- Tre città, tre strategie, una ricetta: evaporazione del Pd.
- Bologna: le primarie di coalizione prima che si faccia la coalizione (che resta indigesta a tutti e non vi è certezza che chi le vincerà riceverà i voti della parte sconfitta).
- Rimini: la successione è monarchica e non tollera primarie, il Pd è irrilevante.
- Roma: primarie inutili visto che la coalizione non c’è e il Pd ha un suo candidato non contestato.
Le primarie sono una scelta imprudente se fatte per ottenere quello che non c’è: unità di volere del partito. E rischiano di trasformare un patito liquido in una massa gassosa. La cautela è doverosa. Ma il Pd pasticcia. Lo dimostra la cronaca di tre città esemplari: Bologna, Rimini, Roma. Appena eletto segretario, Enrico Letta fa una mossa decisa: chiede e ottiene che i capigruppo Pd a Camera e Senato siano donne.
Non si è ancora chetata la polemica con i renziani nel Pd che Matteo Renzi fa una mossa micidiale in vista delle prossime elezioni amministrative: lancia la sfida su Bologna proponendo l’attuale sindaca di San Lazzaro, Isabella Conti di IV, come candidata. Chi di donna ferisce di donna perisce. Letta dichiara il suo sostegno al candidato interno Matteo Lepore, ma non ottiene l’effetto sperato: l’unità. In una posizione antagonista, Ia Conti comincia la sua campagna e per apparire non partitica si dimette da tutte le cariche di IV. Che cosa decide il Pd bolognese? Irrazionalmente, di fare primarie di coalizione.

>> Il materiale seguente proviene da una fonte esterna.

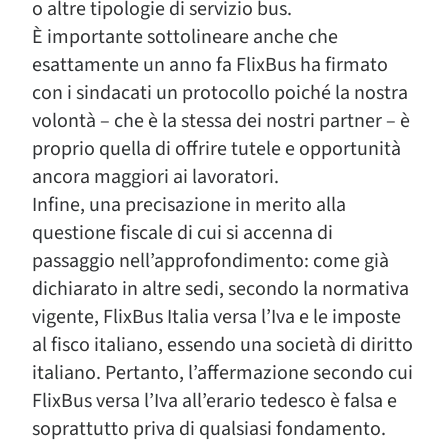
o altre tipologie di servizio bus.
È importante sottolineare anche che
esattamente un anno fa FlixBus ha firmato
con i sindacati un protocollo poiché la nostra
volontà – che è la stessa dei nostri partner – è
proprio quella di offrire tutele e opportunità
ancora maggiori ai lavoratori.
Infine, una precisazione in merito alla
questione fiscale di cui si accenna di
passaggio nell’approfondimento: come già
dichiarato in altre sedi, secondo la normativa
vigente, FlixBus Italia versa l’Iva e le imposte
al fisco italiano, essendo una società di diritto
italiano. Pertanto, l’affermazione secondo cui
FlixBus versa l’Iva all’erario tedesco è falsa e
soprattutto priva di qualsiasi fondamento.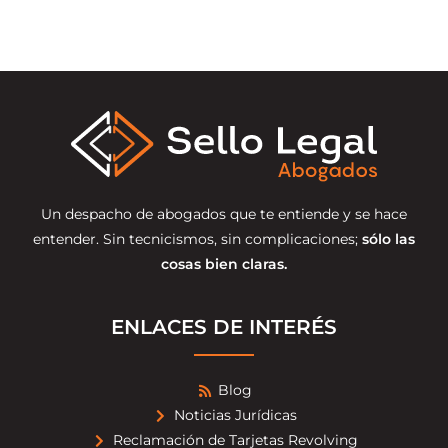
Un despacho de abogados que te entiende y se hace
entender. Sin tecnicismos, sin complicaciones;
sólo las
cosas bien claras.
ENLACES DE INTERÉS
Blog
Noticias Jurídicas
Reclamación de Tarjetas Revolving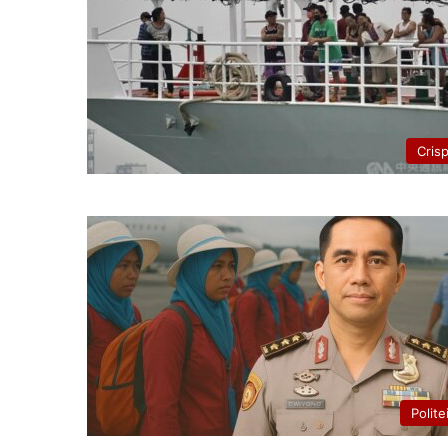
Cris
Polite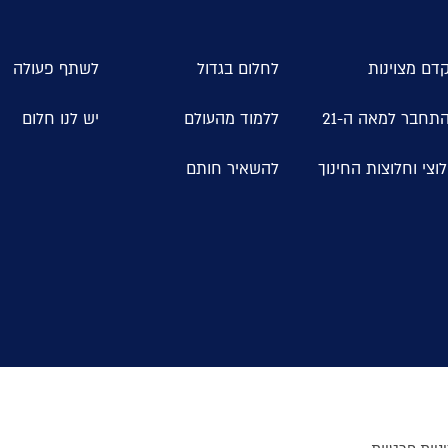
דם מצוינות
לחלום בגדול
לשתף פעולה
תחבר למאה ה-21
ללמוד מהעולם
יש לנו חלום
וצי וחלוצות החינוך
להשאיר חותם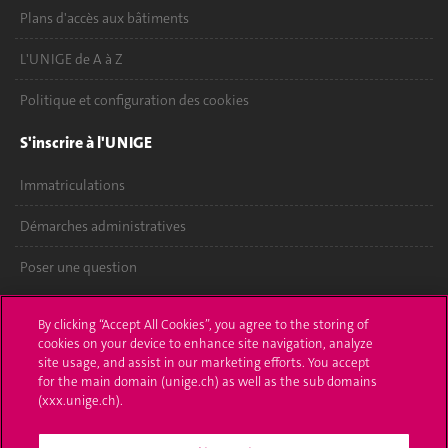
Plans d'accès aux bâtiments
L'UNIGE de A à Z
Politique et configuration des cookies
S'inscrire à l'UNIGE
Immatriculations
Démarches administratives
Poser une question
L'UNIGE vous informe
By clicking “Accept All Cookies”, you agree to the storing of
cookies on your device to enhance site navigation, analyze
UNIGE Mobile
site usage, and assist in our marketing efforts. You accept
for the main domain (unige.ch) as well as the sub domains
Médias
(xxx.unige.ch).
Offres d'emploi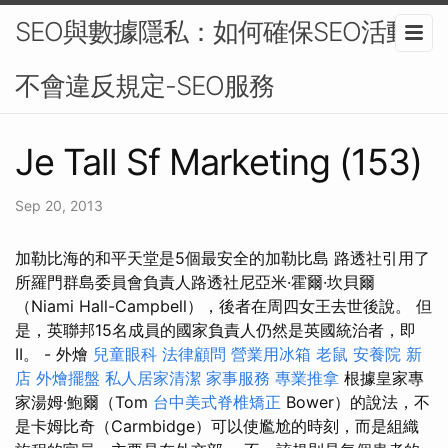
SEO與數據隱私：如何確保SEO活動
不會違反規定-SEO服務
Je Tall Sf Marketing (153)
Sep 20, 2013
加勒比海的和平天堂是5個最安全的加勒比島 路透社引用了
所羅門群島委員會負責人路透社尼亞米·霍爾·坎貝爾
（Niami Hall-Campbell），後者在周四女王去世後說。 但
是，英聯邦15名成員的國家負責人仍然是英國統治者，即
II。 - 外燴
兒童眼科
法律顧問
營業用冰箱
老鼠
安養院 新
店
外燴擺盤
私人居家清潔
家事服務
專業推拿
根據皇家專
家湯姆·鮑爾（Tom
台中美式脊椎矯正
Bower）的說法，不
是卡姆比奇（Carmbidge）可以使尷尬的時刻，而是組織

Dove sta la coalizione? Non c’è. Prima indice le primarie di coalizione poi fa la coalizione! Intanto Letta ribadisce il suo sostegno a Lepore, e il Pd si spacca; una buona fetta di nomi pesanti (anche una europarlamentare eletta nelle liste Pd) si sfila e decide di sostenere la Conti in ruolo anti-establishment. Di queste ora la notizia che la lista civica di centrodestra voterà alle primarie augurandosi una “valanga rosa”! Il centrodestra fa le primarie di coalizione di centrosinistra contro il Pd: un miracolo italiano.
Andiamo a Rimini: il panorama cambia. Qui la guerra civile è tutta interna al Pd perchè il sindaco uscente Pd decide lui chi deve essere il suo successore, e non ammette dissensi. Una donna del Pd, presidente del Consiglio regionale dell’Emilia Romagna, Emma Petitti, già in autunno aveva espresso al sindaco la sua volontà di mettersi a disposizione del partito. Apriti cielo: come ha osato l’esterna alla “sua” giunta (quindi non “sua” abbastanza) proporsi? Che sia del Pd non conta nulla. E così si stacca una valanga non rosa ma nera: attacchi, odi, demolizione della persona Emma. Il Pd riminese vuole evitare ad ogni costo le primarie e chiede ai due candidati di fare un passo indietro in favore di un terzo “civico”, che dopo mesi si materializza in un noto avvocato vicino a Forza Italia. Va bene lo stesso, purché non si contesti il volere del sindaco.
E arriviamo a Roma, dove il Pd ha indetto le primarie non si capisce perchè, visto che non c’è coalizione (i penta stellati sono per Virginia Raggi) e il Pd ha scelto il suo candidato, l’ex-ministro Roberto Gualtieri. Tre città, tre strategie, una ricetta: evaporazione del Pd. Bologna: le primarie di coalizione prima che si faccia la coalizione (che resta indigesta a tutti e non vi è certezza che chi le vincerà riceverà i voti della parte sconfitta). Rimini: la successione è monarchica e non tollera primarie, il Pd è irrilevante. Roma: primarie inutili visto che la coalizione non c’è e il Pd ha un suo candidato non contestato.